On recovering from adversity and loss to have his finest moment

Here in the U.S., Joseph Biden, the Democratic Party’s nominee for President, delivered an acceptance speech at his party’s nominating convention that has received widespread praise for its moral conviction and strength. A man not associated with powerful oratory (among other things, he had to overcome a childhood stuttering impediment) nonetheless delivered a speech full of passion and heart quality, urging America to reclaim the light that has been lost in the midst of the current presidential leadership and a global pandemic.

The speech also served as a testament to recovering from great adversity and personal loss. Biden stumbled early in his party’s presidential primaries, appearing lackluster at campaign appearances and doing poorly in televised debates. Once the state primaries began, he stumbled badly at the polls. The growing suspicion was that this 77-year-old former vice president was washed up.

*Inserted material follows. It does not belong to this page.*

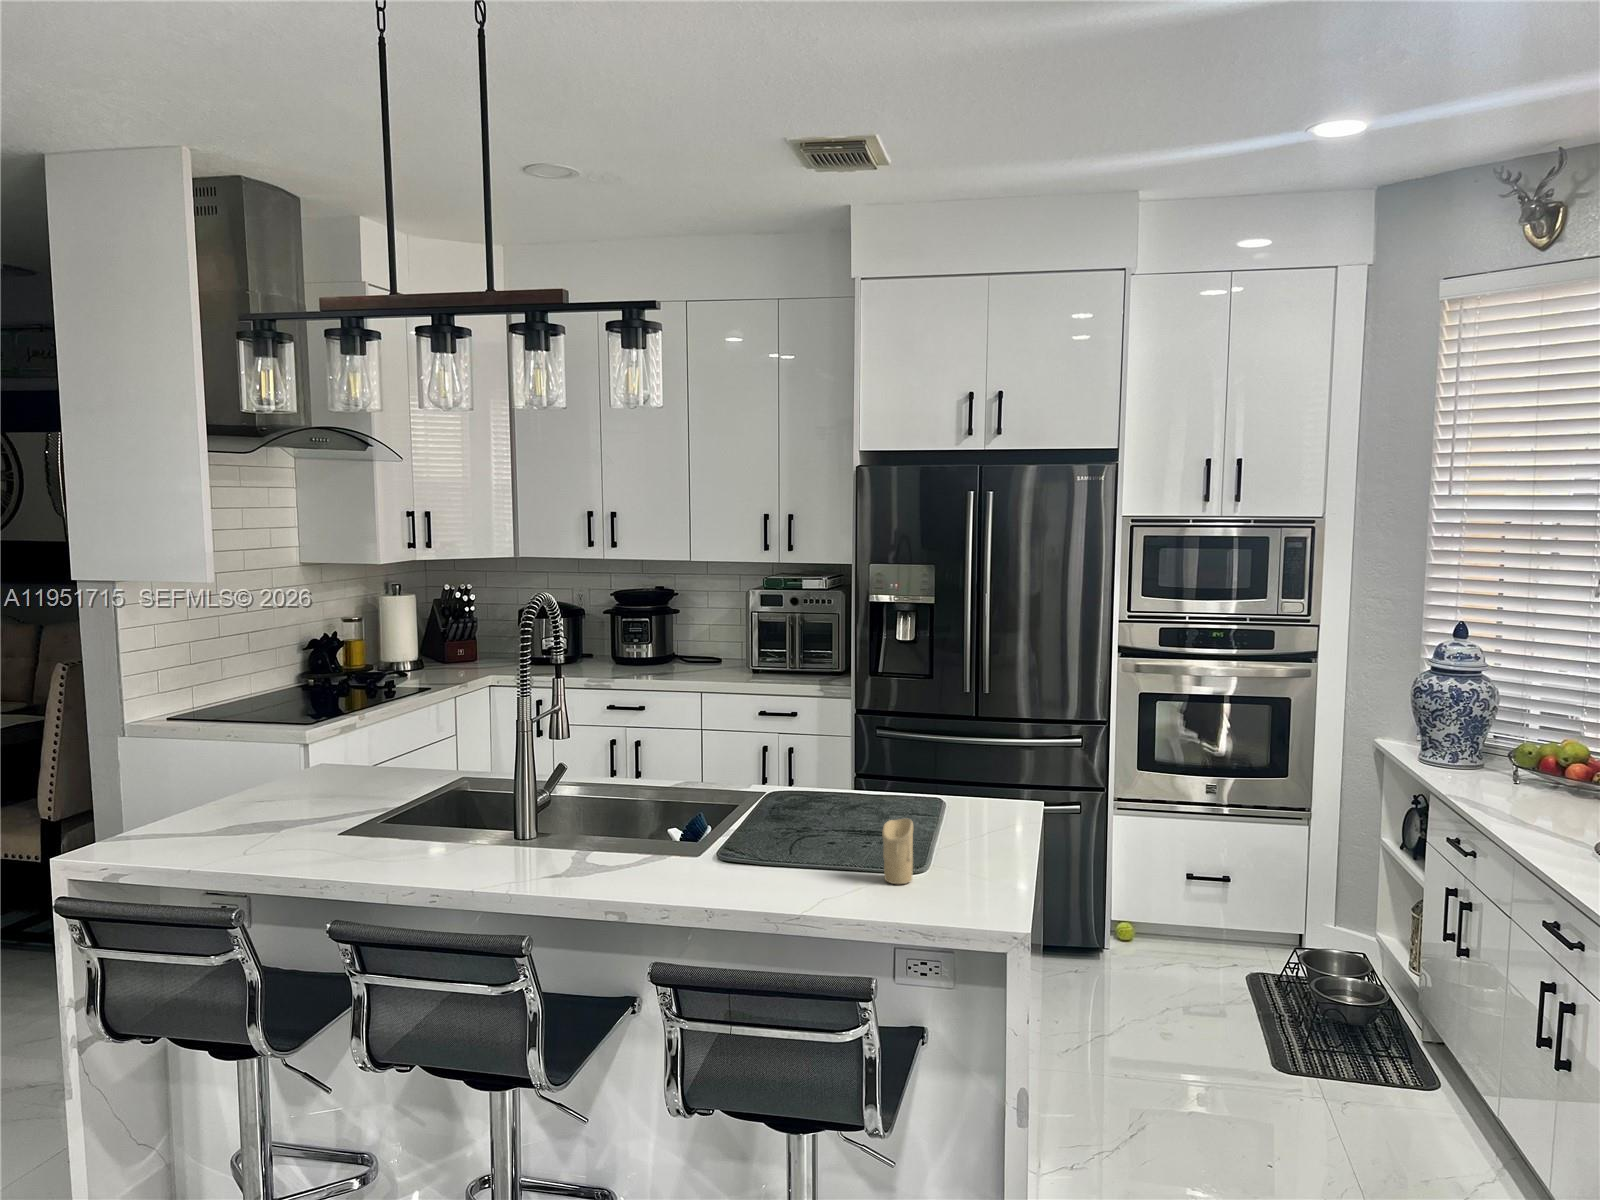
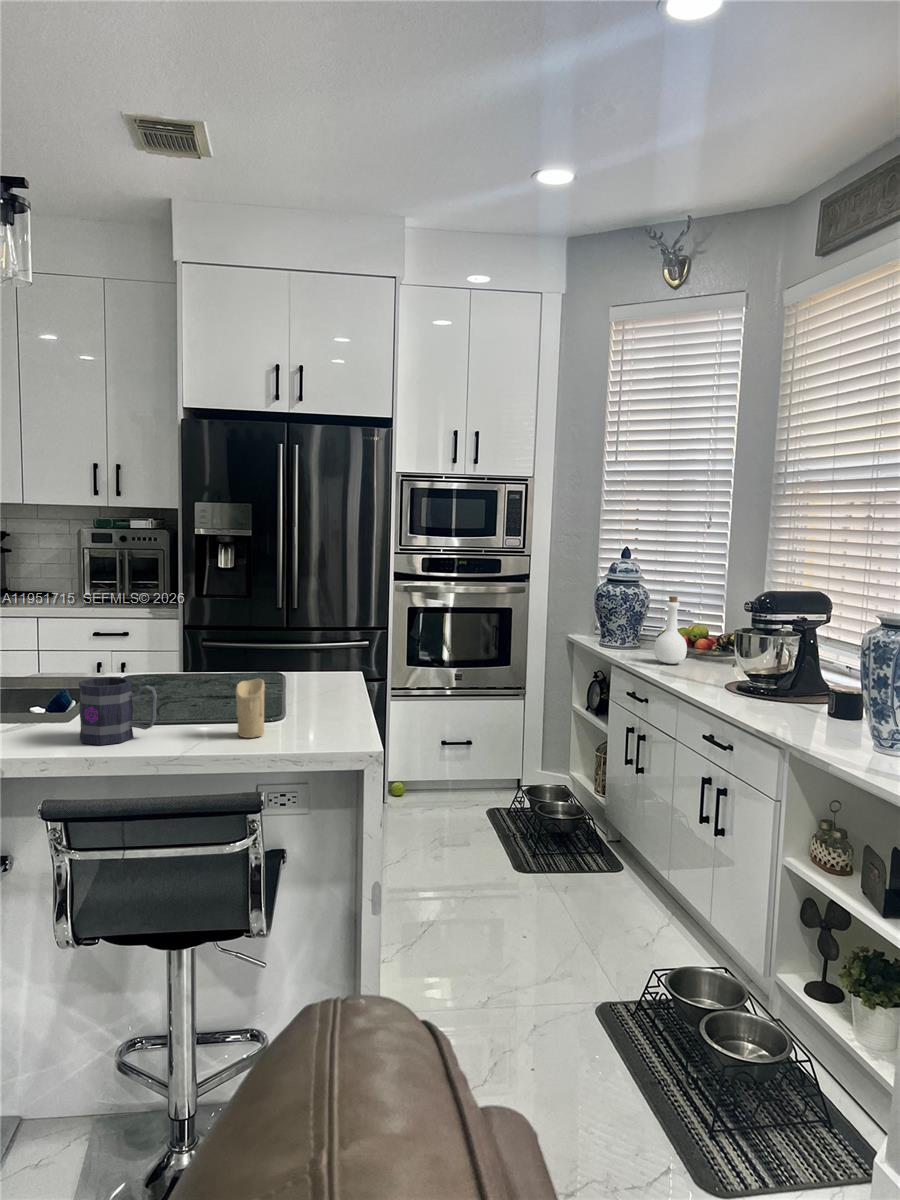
bottle: none [1495,702,1549,801] -> present [654,596,687,664]
mug: none [727,805,802,879] -> present [79,677,157,745]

However, when all appeared to be lost, Biden pulled off a dramatic win in South Carolina, and the momentum just steamrolled from there. His march to win the nomination will be remembered as one of the greatest comebacks in the history of presidential politics.

Biden’s political comeback is only a part of his story, of course. He has overcome adversities much greater than that. Weeks after he was first elected to the U.S. Senate in 1972, his wife and one-year-old daughter died in a horrible car crash. He would remarry and raise his family. But in 2015, his oldest son, Beau Biden, who served as Delaware’s attorney general and as an active duty Army officer in Iraq, died after a long battle with brain cancer. It was a devastating loss that strongly factored into Biden’s decision not to run for president.

So here we are, in the summer of 2020, with the Democratic nominating convention being conducted as a socially distanced event for television and the internet because of a pandemic that continues to ravage this nation. There were no cheering delegates waving signs and banners; applause was delivered via projecting Zoom images on a giant screen. It was a strange and challenging setting for such an important speech.

And yet Biden delivered. You can watch his speech here.

Biden highlighted his sharp differences with the White House incumbent, not only in policies, but also in character. He invoked the term dignity on several key occasions. I try to avoid being overtly political on this blog, despite the fact that I am a longtime political junkie. However, I believe that the 2020 election is America’s moment of truth. We either make a change at the top or say goodbye to our nation as a decent, caring democracy. The stakes are that vital.

That said, for many Americans, the best reason to vote for Biden has been that he is not his main opponent. That may have changed on Thursday night, when a guy who was written off as an aging has-been stepped up to deliver the speech of his life. It’s a speech that history may very well credit for helping to save this country from a terribly dark future and lasting moral and ethical decline.